Why the rise in temperature? Pisha says it’s the payoff for having patiently built relationships with promoters. “This is a great market,” he declares. “People love concerts, festivals.” And two steady promoters — Ashley Capps (A.C. Entertainment of Knoxville) and Wilson Howard (Live Nation of Columbia, S.C.) — have really zeroed in on what folks here want. “Then there’s people like Tom Waits that choose Asheville,” Pisha notes proudly. Waits’ whole tour covered only eight cities, and “We were the smallest.”
That’s something the Civic Center Task Force heard repeatedly during its months of taking testimony concerning the facility’s fate. As entertainers scale back touring shows so they can travel lighter, Asheville’s facility can accommodate more of them. Plus, promoters said, the artists just like coming here.
All wet
Another factor in the Civic Center’s recent revival is the lack of professional sports teams based there. “It does free up a lot of dates,” notes Pisha. Teams book blocks of time far in advance, tying up a lot of dates that are now up for grabs. The freer schedule makes booking live music much easier.
But most of those acts perform in the Thomas Wolfe Auditorium — the scene of the infamous on-stage water leak during a performance by Alison Krause and Union Station last year. And it was the arena and concourse areas, not Thomas Wolfe, that Council slated for a roof replacement back in May. The Civic Center Commission, however (not to be confused with the task force), has implored City Council to give the auditorium a new roof too.
But in an odd twist of fate — though one perhaps in keeping with the Civic Center’s twisted saga — the $1 million originally allocated for the arena roof has now become embroiled in the city/county feuding over the now-defunct Water Agreement. Earlier this summer, the state’s Local Government Commission, which must approve debt incurred by municipalities, refused to let the city borrow the money for the roof replacement.
“It was caught up in possible … tax-equity [issues] in the Water Agreement,” Davis explains.

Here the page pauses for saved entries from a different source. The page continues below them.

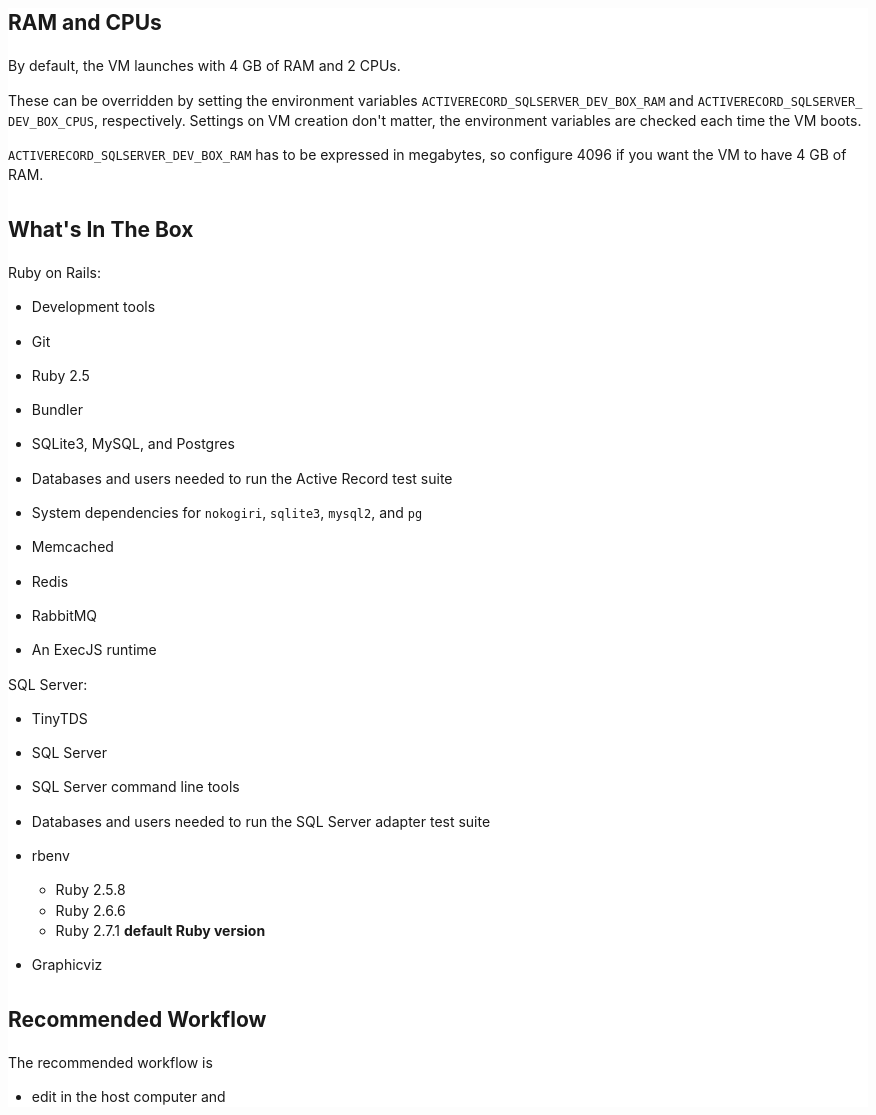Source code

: ## RAM and CPUs

By default, the VM launches with 4 GB of RAM and 2 CPUs.

These can be overridden by setting the environment variables `ACTIVERECORD_SQLSERVER_DEV_BOX_RAM` and `ACTIVERECORD_SQLSERVER_DEV_BOX_CPUS`, respectively. Settings on VM creation don't matter, the environment variables are checked each time the VM boots.

`ACTIVERECORD_SQLSERVER_DEV_BOX_RAM` has to be expressed in megabytes, so configure 4096 if you want the VM to have 4 GB of RAM.

## What's In The Box

Ruby on Rails:

* Development tools

* Git

* Ruby 2.5

* Bundler

* SQLite3, MySQL, and Postgres

* Databases and users needed to run the Active Record test suite

* System dependencies for `nokogiri`, `sqlite3`, `mysql2`, and `pg`

* Memcached

* Redis

* RabbitMQ

* An ExecJS runtime

SQL Server:

* TinyTDS

* SQL Server

* SQL Server command line tools

* Databases and users needed to run the SQL Server adapter test suite

* rbenv
  * Ruby 2.5.8
  * Ruby 2.6.6
  * Ruby 2.7.1 **default Ruby version**

* Graphicviz

## Recommended Workflow

The recommended workflow is

* edit in the host computer and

As part of the continuing water negotiations, Buncombe County has proposed either making a yearly equity payment to the city or taking ownership of — and thus responsibility for — the Civic Center. But with the facility’s future now a bargaining chip of sorts, the Local Government Commission wanted to see some resolution of the issues before giving the city the green light to borrow the money.
Not an option
“It should be pointed out very clearly that doing nothing is not an option,” stresses Davis. “We’ve got to do something. … We can’t just let the roof leak.”
A feasibility study by local architect John Cort, who designed the current Civic Center in the early ’70s, has upped the estimated cost of roof replacement by about one-third, to $1,334,332 — and that’s not including the auditorium. “A lot of the walls have to have a lot of work on them, too,” explains Cathy Ball, the city’s director of transportation and engineering.
Meanwhile, the Civic Center Commission has continued to press the city for action. A July 26 resolution to Council underscores the urgent need to address the structure’s maintenance needs, and a recently released statement issued jointly with the Civic Center staff and the Asheville Area Center for the Performing Arts (a local nonprofit that’s been heavily involved in the issue) discusses the advantages and disadvantages of all three options now on the table.
It’s enough to make a fellow take refuge in philosophy. And indeed, Max Alexander, the long-suffering chair of the Civic Center Commission, proclaims, “All things are interrelated,” summing up the tangle of complications and events that continues to swirl around the stone-and-concrete structure at 87 Haywood St.